En 2002, la Société japonaise de psychiatrie et de neurologie a adopté une position temporaire contre la participation des psychiatres dans le processus d’application de la peine capitale ; elle s’est par la suite engagée en ce sens de manière définitive. Parmi les éléments de cette ligne de conduite on peut citer l’interdiction pour les psychiatres exerçant dans le cadre de procédures correctionnelles de participer à des évaluations médicolégales de la santé mentale des prisonniers et pour tous les psychiatres d’évaluer l’aptitude d’un prisonnier à être exécuté, ainsi que l’interdiction de soigner les condamnés à mort en vue de les rendre aptes à être exécutés.

RÉFORMES LÉGISLATIVES

Une nouvelle loi entrée en vigueur en mai 2009 prévoit que les affaires concernant des crimes graves seront jugées par un collège de trois juges siégeant avec six magistrats non professionnels ; on parle de saibanin seido, ou « système de quasi-jury ». Les déclarations de culpabilité ainsi que les sentences devront être décidées à la majorité, qui devra compter au moins un juge professionnel.

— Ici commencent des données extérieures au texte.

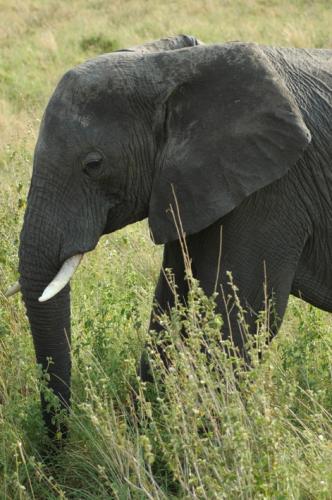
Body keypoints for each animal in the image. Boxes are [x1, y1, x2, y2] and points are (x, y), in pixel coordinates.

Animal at [5, 35, 332, 436]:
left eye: (93, 165)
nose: (60, 442)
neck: (174, 68)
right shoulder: (188, 183)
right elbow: (170, 304)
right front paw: (148, 431)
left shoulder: (272, 190)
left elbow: (239, 322)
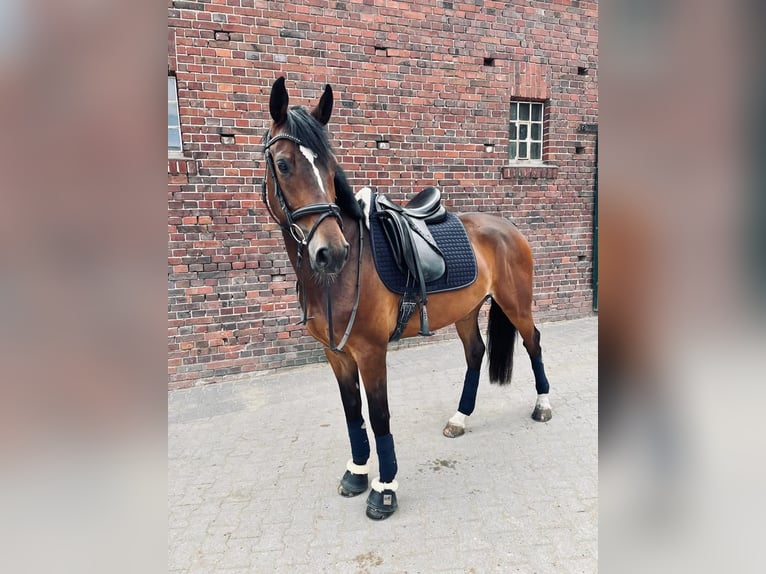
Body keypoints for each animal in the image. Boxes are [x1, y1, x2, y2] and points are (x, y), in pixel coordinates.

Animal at [262, 76, 552, 520]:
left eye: (329, 167)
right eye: (283, 164)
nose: (332, 252)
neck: (340, 276)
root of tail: (509, 228)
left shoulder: (371, 351)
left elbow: (379, 416)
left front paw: (383, 490)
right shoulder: (336, 353)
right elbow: (353, 414)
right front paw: (356, 473)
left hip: (516, 303)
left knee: (533, 341)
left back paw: (542, 405)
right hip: (466, 311)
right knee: (476, 352)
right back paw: (460, 418)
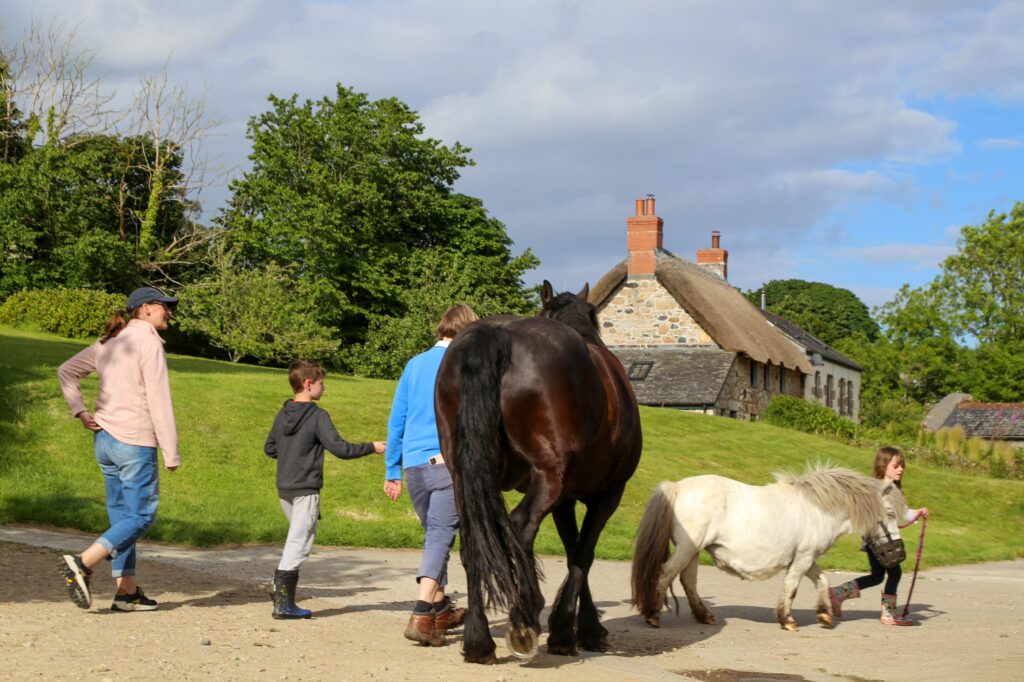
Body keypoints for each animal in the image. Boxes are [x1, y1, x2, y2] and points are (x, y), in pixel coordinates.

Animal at [436, 278, 643, 659]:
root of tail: (495, 334)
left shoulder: (565, 499)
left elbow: (573, 549)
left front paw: (577, 628)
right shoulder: (607, 494)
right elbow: (583, 554)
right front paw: (573, 629)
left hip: (465, 475)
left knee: (475, 541)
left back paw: (479, 641)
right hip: (549, 477)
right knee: (521, 526)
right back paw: (525, 616)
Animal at [626, 464, 884, 630]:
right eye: (889, 513)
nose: (892, 554)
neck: (818, 508)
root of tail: (676, 487)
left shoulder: (805, 559)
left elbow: (822, 581)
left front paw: (824, 614)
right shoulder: (803, 558)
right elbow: (792, 589)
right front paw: (787, 620)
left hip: (693, 551)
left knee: (688, 581)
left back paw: (704, 615)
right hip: (687, 549)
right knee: (666, 574)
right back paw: (653, 615)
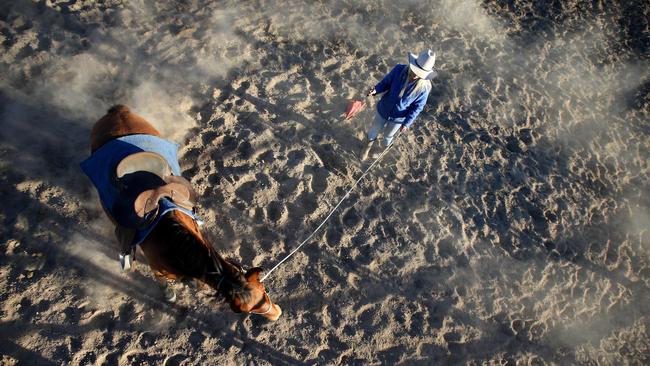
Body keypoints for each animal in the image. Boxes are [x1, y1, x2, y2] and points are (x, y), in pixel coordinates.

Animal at [85, 103, 278, 320]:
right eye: (249, 310)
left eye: (264, 291)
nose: (277, 314)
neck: (172, 242)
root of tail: (119, 111)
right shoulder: (157, 268)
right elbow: (162, 283)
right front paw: (169, 294)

Il reste encore à voir quelles seront les conséquences de ce nouveau système sur le rôle des éléments liés à la santé mentale dans les affaires susceptibles de déboucher sur une condamnation à mort et, plus généralement, sur l’application de cette peine.

CONCLUSION

Au Japon, les procédures menant à la déclaration de culpabilité et à la condamnation à mort sont marquées par un certain nombre d’éléments inacceptables qui sont en contradiction avec les textes de loi mettant l’accent sur le bien-être et la tranquillité d’esprit des détenus : i) le maintien d’un suspect en garde à vue jusqu’à vingt-trois jours dans une cellule de la police après son arrestation selon le système des daiyo kangoku, pratique critiquée à de nombreuses reprises par les Nations unies ; ii) le fait que les tribunaux s’appuient beaucoup sur des « aveux », ce qui a été plusieurs fois dénoncé comme peu fiable lorsqu’il est question de personnes souffrant de maladie mentale, de troubles de la personnalité ou de handicap intellectuel ; iii) l’absence de procédure d’appel obligatoire dans les affaires donnant lieu à une condamnation à mort ; iv) le processus de fait d’« extinction sociale » des détenus à travers l’isolement et l’absence de contacts ; v) les conditions de vie éprouvantes auxquelles ils sont soumis, dans certains cas pendant des dizaines d’années ; vi) le manque de respect des droits des prisonniers souffrant de maladie mentale ; vii) le manque de transparence et d’obligation de rendre des comptes ; et viii) le fait que les autorités n’ont pas répondu aux demandes de rectification des aspects considérés comme cruels, inhumains ou dégradants dans l’application de la peine capitale formulées par le Comité des droits de l’homme des Nations unies.